G.R. No. L-25523, July 29, 1926, 49 Phil 165

FACTS: This is a petition for a writ of mandamus to compel the respondent judge to admit an appeal
interposed in a probate case by the petitioners.

In a probate proceeding, certain lands belonging to the estate of the deceased were ordered sold, over
the opposition of some of the heirs, for the purpose of obtaining funds for the payment of attorneys fees
alleged to be due. The heirs excepted to this order as well as to another order denying a motion for
reconsideration and the CFI refused to admit the appeal. The land was sold and the proceeds of the sale
paid over to the attorney. The heirs thereupon petitioned the Supreme Court for a writ of mandamus to
compel the lower court to admit the appeal. The respondent moved that the petition be dismissed on the
ground that the matters at issue had become moot questions by reason of the execution of the order of
sale and the payment of the proceeds to the attorney for the estate.

ISSUES: 1. Whether or not the order appealed from is a moot question.
2. Whether or not the order was premature for being interlocutory.

RULING: 1. No. If the payment was improvidently made, the money might be ordered refunded and that,
therefore, the order appealed from had not become a moot question.

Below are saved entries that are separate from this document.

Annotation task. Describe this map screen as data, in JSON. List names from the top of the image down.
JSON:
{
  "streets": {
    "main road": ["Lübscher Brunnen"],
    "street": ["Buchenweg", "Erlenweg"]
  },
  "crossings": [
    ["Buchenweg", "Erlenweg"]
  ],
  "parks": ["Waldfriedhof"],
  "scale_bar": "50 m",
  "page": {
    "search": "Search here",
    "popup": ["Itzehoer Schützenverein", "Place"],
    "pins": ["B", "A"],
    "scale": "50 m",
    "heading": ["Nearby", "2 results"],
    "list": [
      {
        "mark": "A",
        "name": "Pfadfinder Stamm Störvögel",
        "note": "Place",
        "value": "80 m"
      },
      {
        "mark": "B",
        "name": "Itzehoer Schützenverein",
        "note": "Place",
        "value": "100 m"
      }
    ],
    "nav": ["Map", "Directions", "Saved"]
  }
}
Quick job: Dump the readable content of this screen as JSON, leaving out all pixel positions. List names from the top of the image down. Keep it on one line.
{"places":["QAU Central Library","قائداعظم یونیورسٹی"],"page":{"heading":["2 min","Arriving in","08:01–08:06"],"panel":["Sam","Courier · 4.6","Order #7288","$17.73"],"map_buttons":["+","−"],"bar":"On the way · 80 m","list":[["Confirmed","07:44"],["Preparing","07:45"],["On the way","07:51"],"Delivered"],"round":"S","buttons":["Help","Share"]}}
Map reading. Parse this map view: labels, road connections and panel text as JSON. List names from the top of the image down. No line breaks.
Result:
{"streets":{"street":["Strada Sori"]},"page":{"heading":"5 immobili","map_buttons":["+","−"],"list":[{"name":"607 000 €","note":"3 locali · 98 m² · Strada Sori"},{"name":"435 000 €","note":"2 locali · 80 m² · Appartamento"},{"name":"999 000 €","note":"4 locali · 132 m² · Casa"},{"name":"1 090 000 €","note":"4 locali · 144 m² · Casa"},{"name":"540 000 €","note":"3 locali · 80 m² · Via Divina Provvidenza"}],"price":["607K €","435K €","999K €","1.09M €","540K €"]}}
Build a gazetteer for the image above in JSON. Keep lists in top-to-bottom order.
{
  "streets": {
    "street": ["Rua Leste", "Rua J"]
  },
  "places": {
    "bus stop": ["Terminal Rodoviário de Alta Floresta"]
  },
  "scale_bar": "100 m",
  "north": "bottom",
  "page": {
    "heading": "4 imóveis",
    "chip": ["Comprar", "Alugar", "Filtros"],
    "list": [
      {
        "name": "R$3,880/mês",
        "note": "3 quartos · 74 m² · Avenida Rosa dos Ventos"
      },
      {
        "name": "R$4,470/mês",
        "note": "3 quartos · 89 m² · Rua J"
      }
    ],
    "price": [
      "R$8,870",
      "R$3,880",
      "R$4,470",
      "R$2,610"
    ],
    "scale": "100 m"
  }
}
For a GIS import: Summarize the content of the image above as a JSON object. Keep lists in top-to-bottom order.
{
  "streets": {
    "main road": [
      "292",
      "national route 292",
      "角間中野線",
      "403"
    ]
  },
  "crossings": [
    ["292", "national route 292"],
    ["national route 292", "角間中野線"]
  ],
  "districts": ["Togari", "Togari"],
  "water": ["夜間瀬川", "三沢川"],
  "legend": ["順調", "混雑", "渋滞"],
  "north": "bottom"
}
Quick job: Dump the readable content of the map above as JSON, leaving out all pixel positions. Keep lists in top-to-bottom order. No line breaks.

2. An order issued without the consent of the heirs and directing the administrator of the estate of the
deceased person to proceed immediately with the sale of the land pertaining to the estate is not an
interlocutory order and is appealable. The court below may possibly have been misled by the provision in
section 123 of the Code of Civil Procedure, that no ruling, order or judgment shall "be the subject of
appeal to the Supreme Court until final judgment is rendered for one party or the other." This provision
applies to ordinary civil action, but that it cannot be accepted literally in regard to probate proceedings, is
best shown by the extensive provisions for special appeals contained in sections 773 to 783 of the same
Code."


* The case is under cancellation but is actually a probate case.